WHAT THE TASK ASKS: Transcribe the entries word for word, starting with their first line and going on through the line that contains "collector number: 1490".

»»

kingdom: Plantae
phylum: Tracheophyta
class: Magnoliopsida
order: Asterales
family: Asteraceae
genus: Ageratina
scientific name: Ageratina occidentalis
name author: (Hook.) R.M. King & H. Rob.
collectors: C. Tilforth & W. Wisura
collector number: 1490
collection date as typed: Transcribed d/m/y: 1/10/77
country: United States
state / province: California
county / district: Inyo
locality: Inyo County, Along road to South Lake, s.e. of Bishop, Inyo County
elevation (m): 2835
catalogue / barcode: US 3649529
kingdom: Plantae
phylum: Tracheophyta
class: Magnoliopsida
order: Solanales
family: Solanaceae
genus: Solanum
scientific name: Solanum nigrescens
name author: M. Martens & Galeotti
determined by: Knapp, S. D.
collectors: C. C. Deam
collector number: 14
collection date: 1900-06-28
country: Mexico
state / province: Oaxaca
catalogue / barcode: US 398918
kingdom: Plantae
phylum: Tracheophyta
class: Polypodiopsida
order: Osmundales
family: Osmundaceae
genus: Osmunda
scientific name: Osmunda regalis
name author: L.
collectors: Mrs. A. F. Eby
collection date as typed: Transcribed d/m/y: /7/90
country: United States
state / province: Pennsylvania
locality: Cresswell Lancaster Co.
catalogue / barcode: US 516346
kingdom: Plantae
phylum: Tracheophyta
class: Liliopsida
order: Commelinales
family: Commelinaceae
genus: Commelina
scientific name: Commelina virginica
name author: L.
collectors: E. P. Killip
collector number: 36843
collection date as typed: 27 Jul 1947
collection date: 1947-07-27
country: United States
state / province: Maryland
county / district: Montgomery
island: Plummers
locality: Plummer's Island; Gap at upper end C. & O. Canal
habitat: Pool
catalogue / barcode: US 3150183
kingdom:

««

TASK ANSWER:
kingdom: Plantae
phylum: Tracheophyta
class: Magnoliopsida
order: Asterales
family: Asteraceae
genus: Ageratina
scientific name: Ageratina occidentalis
name author: (Hook.) R.M. King & H. Rob.
collectors: C. Tilforth & W. Wisura
collector number: 1490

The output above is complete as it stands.